#### Lista de exercícios:
**a)** Segundo o texto sobre o Relatório State of Logistics 2026, por meio de quais quatro capacidades o uso da IA na cadeia de suprimentos gera valor?
**b)** Copie do texto sobre o Relatório State of Logistics 2026 o trecho que começa em "Este é o tema" e segue até "Management Professionals (CSCMP).", sem nenhuma alteração.
**c)** Prossiga com o texto sobre o Relatório State of Logistics 2026 a partir da última frase apresentada.
*** Texto para análise
O novo paradigma das cadeias de suprimentos é marcado por interrupções persistentes que desafiam embarcadores e provedores de logística.
Este é o tema central do Relatório State of Logistics 2026, publicação elaborada anualmente pela consultoria global Kearney e apresentada pela empresa de supply chain Penske Logistics e pelo Council of Supply Chain Management Professionals (CSCMP).
A edição deste ano oferece um panorama da economia americana sob o prisma do setor de cadeia de suprimentos. Os fatos mais notáveis do relatório do ano incluem:
Custos logísticos:
Os custos logísticos das empresas norte-americanas atingiram US$ 2,4 trilhões, o equivalente a 7,8% do PIB nacional. Em 2025, esses números foram de US$ 2,6 trilhões e 8,7% do PIB.
Cinco forças estruturais:
Cinco forças estruturais definem o macroambiente e não dão sinais de resolução: crescimento global assimétrico; aperto das condições financeiras devido à inflação persistente e ao aumento da dívida pública; aceleração dos fluxos comerciais e realinhamento geoeconômico; restrições no mercado de trabalho e na produtividade; e volatilidade nos preços de energia.
Inteligência Artificial:
A IA fez a transição de uma tecnologia experimental para uma ferramenta que entrega retornos comerciais mensuráveis em aplicações específicas e bem definidas. O uso da IA na cadeia de suprimentos gera valor por meio de quatro capacidades: interpretação, previsão, recomendação e execução.
A adoção continua desigual entre embarcadores e provedores de logística, com uma grande lacuna entre as empresas que integraram a IA em seus fluxos de trabalho centrais versus aquelas que ainda estão limitadas a soluções pontuais isoladas — sendo que muitas ainda não utilizam nenhuma.
Mão de Obra:
As empresas estão respondendo às restrições de mão de obra acelerando o uso de automação e investimentos digitais em IA.
******
*** Dados fornecidos
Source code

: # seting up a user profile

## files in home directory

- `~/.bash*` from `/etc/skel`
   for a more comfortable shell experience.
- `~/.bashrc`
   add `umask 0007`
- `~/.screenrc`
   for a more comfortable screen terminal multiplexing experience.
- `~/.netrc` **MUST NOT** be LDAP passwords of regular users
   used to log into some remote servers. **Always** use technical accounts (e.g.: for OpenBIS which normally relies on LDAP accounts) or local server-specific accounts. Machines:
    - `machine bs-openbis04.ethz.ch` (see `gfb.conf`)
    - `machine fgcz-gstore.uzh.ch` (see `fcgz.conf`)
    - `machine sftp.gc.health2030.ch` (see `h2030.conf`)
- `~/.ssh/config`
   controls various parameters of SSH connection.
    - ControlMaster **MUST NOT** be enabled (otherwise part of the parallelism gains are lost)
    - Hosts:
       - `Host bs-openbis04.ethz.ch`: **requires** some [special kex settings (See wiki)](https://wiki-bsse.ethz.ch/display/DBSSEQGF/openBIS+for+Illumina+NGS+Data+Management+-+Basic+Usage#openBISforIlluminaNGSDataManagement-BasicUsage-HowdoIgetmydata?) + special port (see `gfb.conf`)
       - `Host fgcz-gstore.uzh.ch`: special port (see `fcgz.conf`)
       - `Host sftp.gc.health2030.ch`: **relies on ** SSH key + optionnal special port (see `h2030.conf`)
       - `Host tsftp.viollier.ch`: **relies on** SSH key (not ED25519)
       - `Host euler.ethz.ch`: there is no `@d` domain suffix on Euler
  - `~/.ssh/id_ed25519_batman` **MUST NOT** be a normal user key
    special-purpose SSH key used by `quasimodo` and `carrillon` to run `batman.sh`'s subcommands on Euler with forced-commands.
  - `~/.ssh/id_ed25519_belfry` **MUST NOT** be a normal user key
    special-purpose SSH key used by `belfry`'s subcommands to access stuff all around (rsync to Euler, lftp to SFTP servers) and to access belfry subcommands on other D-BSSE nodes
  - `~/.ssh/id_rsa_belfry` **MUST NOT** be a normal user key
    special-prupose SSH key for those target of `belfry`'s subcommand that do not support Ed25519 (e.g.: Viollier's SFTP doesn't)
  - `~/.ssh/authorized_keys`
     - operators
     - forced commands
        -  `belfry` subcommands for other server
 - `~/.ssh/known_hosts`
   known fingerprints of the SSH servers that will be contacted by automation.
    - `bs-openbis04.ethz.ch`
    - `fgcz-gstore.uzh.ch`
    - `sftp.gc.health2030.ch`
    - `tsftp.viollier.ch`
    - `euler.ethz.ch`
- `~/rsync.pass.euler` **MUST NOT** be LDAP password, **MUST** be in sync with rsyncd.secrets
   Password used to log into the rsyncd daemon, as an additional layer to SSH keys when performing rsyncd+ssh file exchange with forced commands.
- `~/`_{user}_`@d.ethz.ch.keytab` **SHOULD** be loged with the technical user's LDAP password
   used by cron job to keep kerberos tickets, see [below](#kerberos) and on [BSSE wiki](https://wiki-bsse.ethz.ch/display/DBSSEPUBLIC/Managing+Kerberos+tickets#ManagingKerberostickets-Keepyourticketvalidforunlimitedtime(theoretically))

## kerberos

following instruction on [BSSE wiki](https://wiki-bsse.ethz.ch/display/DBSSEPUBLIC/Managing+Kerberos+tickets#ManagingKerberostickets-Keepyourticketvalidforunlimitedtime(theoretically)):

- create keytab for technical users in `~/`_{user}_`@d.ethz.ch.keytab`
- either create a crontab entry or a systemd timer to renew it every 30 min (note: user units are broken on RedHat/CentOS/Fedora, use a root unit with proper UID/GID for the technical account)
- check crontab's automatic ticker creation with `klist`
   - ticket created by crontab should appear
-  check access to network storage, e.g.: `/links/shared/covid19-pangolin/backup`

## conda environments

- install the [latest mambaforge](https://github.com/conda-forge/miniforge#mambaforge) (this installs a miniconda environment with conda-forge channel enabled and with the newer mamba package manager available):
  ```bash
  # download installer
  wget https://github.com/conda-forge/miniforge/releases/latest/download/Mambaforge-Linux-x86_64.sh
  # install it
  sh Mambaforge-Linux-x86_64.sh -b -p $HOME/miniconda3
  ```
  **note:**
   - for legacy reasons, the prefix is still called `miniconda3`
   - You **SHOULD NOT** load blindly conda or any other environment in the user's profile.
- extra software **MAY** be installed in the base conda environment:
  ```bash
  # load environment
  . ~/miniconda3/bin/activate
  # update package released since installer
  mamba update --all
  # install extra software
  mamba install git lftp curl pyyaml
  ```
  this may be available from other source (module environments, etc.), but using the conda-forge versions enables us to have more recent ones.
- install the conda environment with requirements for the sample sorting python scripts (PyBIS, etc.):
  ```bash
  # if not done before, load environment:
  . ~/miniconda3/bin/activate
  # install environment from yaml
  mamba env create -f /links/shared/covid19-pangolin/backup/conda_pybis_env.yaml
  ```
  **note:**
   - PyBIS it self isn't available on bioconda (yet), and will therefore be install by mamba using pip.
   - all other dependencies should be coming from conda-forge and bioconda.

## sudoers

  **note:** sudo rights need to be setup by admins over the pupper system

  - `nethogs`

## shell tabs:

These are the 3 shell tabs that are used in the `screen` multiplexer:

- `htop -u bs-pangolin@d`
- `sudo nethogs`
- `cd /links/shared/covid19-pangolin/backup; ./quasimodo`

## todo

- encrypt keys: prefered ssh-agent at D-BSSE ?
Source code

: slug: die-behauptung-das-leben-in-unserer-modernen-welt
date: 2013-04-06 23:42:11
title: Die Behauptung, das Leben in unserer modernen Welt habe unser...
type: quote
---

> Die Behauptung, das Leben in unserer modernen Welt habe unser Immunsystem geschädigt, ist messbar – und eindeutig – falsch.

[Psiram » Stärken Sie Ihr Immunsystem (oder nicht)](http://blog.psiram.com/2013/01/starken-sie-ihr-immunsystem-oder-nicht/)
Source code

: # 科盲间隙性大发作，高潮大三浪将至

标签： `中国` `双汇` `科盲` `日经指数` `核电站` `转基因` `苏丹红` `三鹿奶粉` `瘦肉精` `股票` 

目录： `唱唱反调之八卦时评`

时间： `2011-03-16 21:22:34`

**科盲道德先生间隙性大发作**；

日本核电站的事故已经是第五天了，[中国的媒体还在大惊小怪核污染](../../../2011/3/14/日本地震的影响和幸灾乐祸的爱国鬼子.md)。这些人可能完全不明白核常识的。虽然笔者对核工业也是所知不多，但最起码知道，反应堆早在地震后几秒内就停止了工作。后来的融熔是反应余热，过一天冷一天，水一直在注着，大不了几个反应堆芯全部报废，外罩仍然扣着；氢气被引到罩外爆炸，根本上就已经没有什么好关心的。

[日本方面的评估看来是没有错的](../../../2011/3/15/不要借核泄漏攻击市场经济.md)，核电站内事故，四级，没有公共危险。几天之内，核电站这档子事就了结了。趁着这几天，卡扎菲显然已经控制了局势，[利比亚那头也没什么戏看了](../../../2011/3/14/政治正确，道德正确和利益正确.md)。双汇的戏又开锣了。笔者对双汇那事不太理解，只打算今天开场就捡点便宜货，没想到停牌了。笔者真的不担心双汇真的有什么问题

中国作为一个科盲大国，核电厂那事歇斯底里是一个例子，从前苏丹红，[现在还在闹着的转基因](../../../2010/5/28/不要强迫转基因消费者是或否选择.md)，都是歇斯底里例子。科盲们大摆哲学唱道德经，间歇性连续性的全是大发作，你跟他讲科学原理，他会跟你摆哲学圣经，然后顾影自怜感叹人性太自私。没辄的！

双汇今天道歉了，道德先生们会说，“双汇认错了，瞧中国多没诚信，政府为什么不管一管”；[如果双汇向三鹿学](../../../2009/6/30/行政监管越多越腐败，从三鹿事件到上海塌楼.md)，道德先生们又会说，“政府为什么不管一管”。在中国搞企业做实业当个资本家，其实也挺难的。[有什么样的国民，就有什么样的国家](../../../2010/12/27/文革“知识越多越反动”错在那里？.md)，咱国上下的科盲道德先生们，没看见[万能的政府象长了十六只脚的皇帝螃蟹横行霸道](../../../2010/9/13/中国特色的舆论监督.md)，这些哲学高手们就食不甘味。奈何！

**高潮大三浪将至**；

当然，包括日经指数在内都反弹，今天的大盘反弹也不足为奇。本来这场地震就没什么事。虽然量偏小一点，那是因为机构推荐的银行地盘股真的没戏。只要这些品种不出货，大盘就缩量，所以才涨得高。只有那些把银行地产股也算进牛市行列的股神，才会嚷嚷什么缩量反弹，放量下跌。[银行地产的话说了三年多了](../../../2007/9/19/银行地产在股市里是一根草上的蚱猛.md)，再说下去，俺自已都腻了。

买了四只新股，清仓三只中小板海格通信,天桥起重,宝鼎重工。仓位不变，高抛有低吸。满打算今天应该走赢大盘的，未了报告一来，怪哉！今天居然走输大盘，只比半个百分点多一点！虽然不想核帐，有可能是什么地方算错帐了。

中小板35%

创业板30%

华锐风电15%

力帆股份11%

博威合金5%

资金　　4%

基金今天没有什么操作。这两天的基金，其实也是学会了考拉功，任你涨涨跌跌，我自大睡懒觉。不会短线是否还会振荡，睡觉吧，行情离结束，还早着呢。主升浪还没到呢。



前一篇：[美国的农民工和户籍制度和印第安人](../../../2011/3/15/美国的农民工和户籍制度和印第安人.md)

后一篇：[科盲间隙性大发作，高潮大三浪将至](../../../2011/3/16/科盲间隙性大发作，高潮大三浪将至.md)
******
#### Respostas dos exercícios:
**a)** Interpretação, previsão, recomendação e execução.

**b)**
Este é o tema central do Relatório State of Logistics 2026, publicação elaborada anualmente pela consultoria global Kearney e apresentada pela empresa de supply chain Penske Logistics e pelo Council of Supply Chain Management Professionals (CSCMP).

**c)**
Implicações Estratégicas:
O relatório apresenta direcionamentos estratégicos aplicáveis ao ambiente atual, incluindo: planejar com foco na resiliência, e não apenas na eficiência; priorizar a produtividade dos ativos em vez da expansão da infraestrutura física (footprint); inteligência e as capacidades competitivas que acompanham a visibilidade ponta a ponta; aceleração do ROI digital e de automação; e reavaliação da estrutura de capital e do ritmo dos investimentos.
"O relatório deste ano chega em um momento em que as forças que moldam as cadeias de suprimentos globais não são mais interrupções temporárias, mas características permanentes do ambiente operacional. Os custos crescentes impulsionados pela volatilidade da energia, pela inflação e pela instabilidade geopolítica estão pressionando as margens e forçando os líderes a repensar os modelos operacionais tradicionais. Ao mesmo tempo, alcançamos um verdadeiro ponto de virada na era autônoma. IA, robótica e transporte rodoviário autônomo estão migrando rapidamente de projetos-piloto para implementações em escala", afirma Korhan Acar, sócio da Kearney e autor principal do Relatório State of Logistics.
Para o executivo, o crescimento lucrativo tornou-se a prioridade definidora nesse cenário. "As empresas que liderarão são aquelas que combinam resiliência, logística inteligente e execução disciplinada para proteger as margens e superar os desafios em um mundo cada vez mais volátil", completa.
Já para Mark Baxa, presidente e CEO do CSCMP, a cadeia de suprimentos atual é incrivelmente complexa e exige uma série de ajustes constantes. "O Relatório State of Logistics deste ano, elaborado com maestria pela Kearney e apresentado pela Penske Logistics, pinta um retrato fiel das inúmeras dinâmicas envolvidas na gestão de uma rede logística construída para navegar no atual cenário empresarial e geopolítico. A cadeia de suprimentos do ano passado já parece diferente da de hoje. Arrisco dizer que a rede logística do próximo ano será quase irreconhecível", afirma.